Nous passons à la ville haute, la porte des jambes courtes, toute en escaliers. Toompea, le château de Tallinn. Accroché à une ancienne tour médiévale, le gouvernement estonien est installé dans une aile du château de style baroque et néo-classique construite pendant la domination russe. L’accolade des deux donne un style remarquable à ce palais qui n’a d’un coup plus grand chose de médiéval.

Restaurant

Pööbel, c’est le nom de notre restaurant. Inoubliable. Ici nous ne serons pas seuls en terrasse, abrités sous les arbres d’un petit parc. Les bâtiments sont en bois peints d’un style déjà scandinave, nous aimons immédiatement. Les enfants, eux, adorent. Dans le bâtiment, une salle de jeu leur est carrément réservée. Nous arrivons à peine les garder avec nous pour choisir leur plat, ils courent rejoindre leur salle.

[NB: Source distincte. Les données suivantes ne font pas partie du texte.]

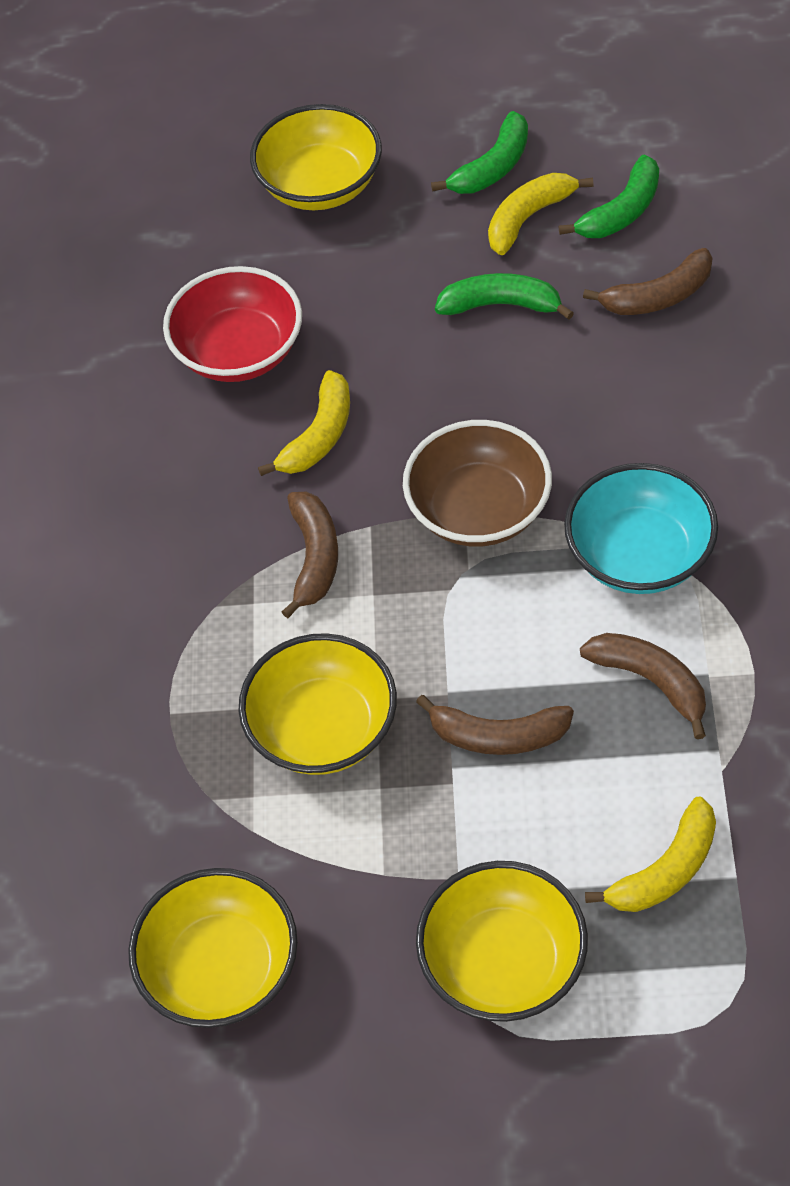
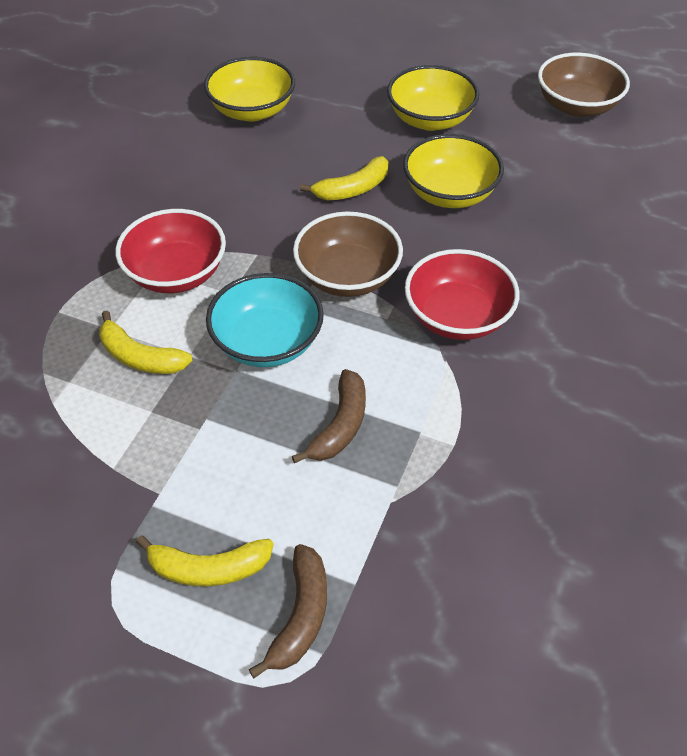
brown banana: [282,492,338,618] [416,695,574,755] [580,633,706,739] [583,248,712,315] = 4 -> [249,544,327,678] [292,369,366,464] = 2
brown bowl: [403,420,552,547] = 1 -> [293,211,403,297] [538,53,630,117] = 2
green banana: [431,111,528,194] [435,273,574,320] [559,154,659,238] = 3 -> none = 0
red bowl: [163,266,302,382] = 1 -> [115,209,226,293] [405,249,519,340] = 2
yellow bowl: [128,868,298,1028] [238,633,397,775] [250,104,382,210] [416,861,588,1022] = 4 -> [204,57,295,121] [387,65,479,131] [403,134,504,208] = 3

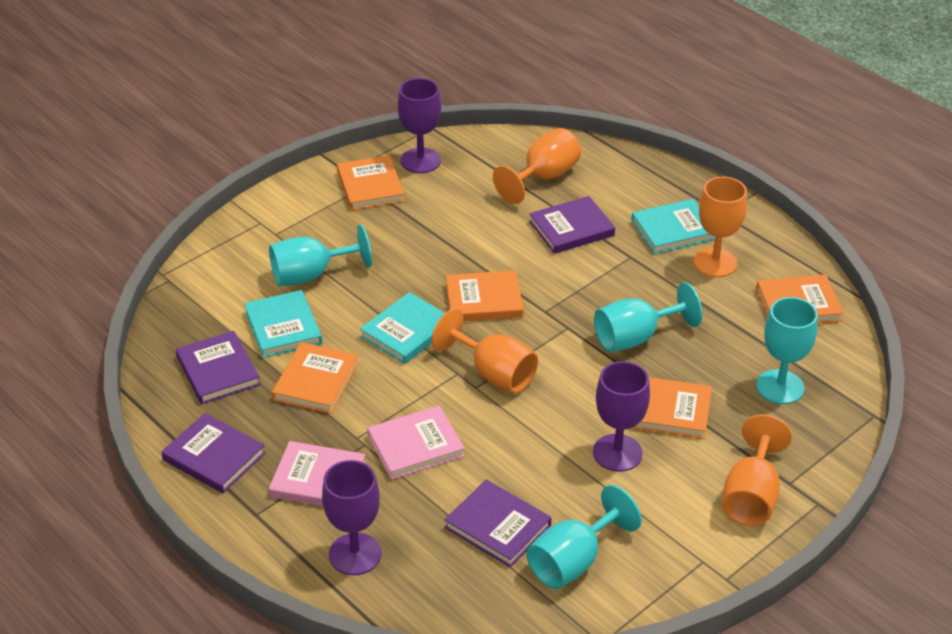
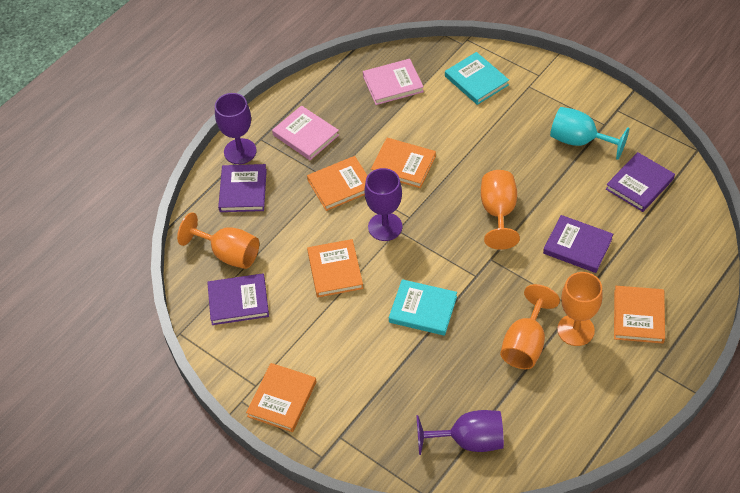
turquoise book: [244,290,322,358] [360,292,445,364] [631,199,715,254] = 3 -> [389,279,457,336] [445,52,509,105] = 2
turquoise goblet: [269,224,372,286] [526,485,642,589] [594,282,702,352] [756,297,818,404] = 4 -> [550,107,629,160] = 1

Tranquillité. Au bout d’une année entière de vie commune à 100%, il faut avouer que nous adorons nous séparer un instant. Les plats sont simples, bons, et de style scandinave. Burger au saumon, hareng, salade de patates, viande panée… Nos papilles sont délicieusement dépaysées.

La pause sera longue et très agréable, et nous retournons explorer le quartier du château que nous avons traversé rapidement à l’aller. En en faisant le tour, nous trouverons de beaux points de vue sur la ville, médiévale en dessous, et moderne à l’horizon. 16h, ça ne fait pas longtemps que nous sommes sortis de table mais nous retournons nous attabler. Pour le dessert cette fois. Ou le goûter, cela dépend de l’appréciation. Nous avions noté hier cette adresse d’une vieille pâtisserie au style Belle époque parisienne. Banquettes en velours rouge et plafond à caisson.

Maiasmokk, le bec sucré en estonien, est le plus ancien café de la capitale. Déjà au moyen âge, on y fabriquait ici du massepain, de la pâte d’amande, réputée  pour guérir les peines de cœur. Ici, le confiseur George Stude, approvisionnait  les Tsars russes. La vitrine, faites d’adorables figurines en pâte d’amande nous avait déjà tapé dans l’œil hier soir. Un café pour les parents, une gourmandise pour les enfants, nous voilà prêts à repartir une troisième fois à l’assaut de la ville, voir une dernière partie de remparts. Tiens, ici on tourne un film, dans une ruelle à l’aspect tout à fait moyenâgeuse. Tient, là une antiquaire où l’on farfouille allègrement dans une valisette contenant de jolis badges aux dessins désuets.

De nouvelles rencontres avant la Finlande

Nous rentrons à la maison, au parking plus exactement, comblés de cette longue journée. Le temps d’une pause dans l’herbe, des enfants français viennent jouer à côté. Des bretons, Josserand 7ans et Judicaëlle 10 ans, partis en van en voyage de six mois en mars… rentrés en France début avril. Confinés. Faux départ. Leurs parents viennent nous rejoindre et nous rigolons ensemble de nos mésaventures. Depuis juin, ils sont repartis, Allemagne, ferry, Lituanie, Lettonie, Estonie. Ils s’apprêtent à visiter Tallinn avant de passer en Finlande. Ha, comme nous.

Hé bien non, la journée n’était pas terminée. Nous voilà partageant un interminable apéritif pendant que nos enfants, trop heureux d’avoir de nouveaux amis, disparaissent dans les camions. Et d’un seul coup, il est minuit. Nous n’avons pas vu le temps passer, nous n’avons surtout pas vu le soleil se coucher. Le ciel est encore orange. Dingue.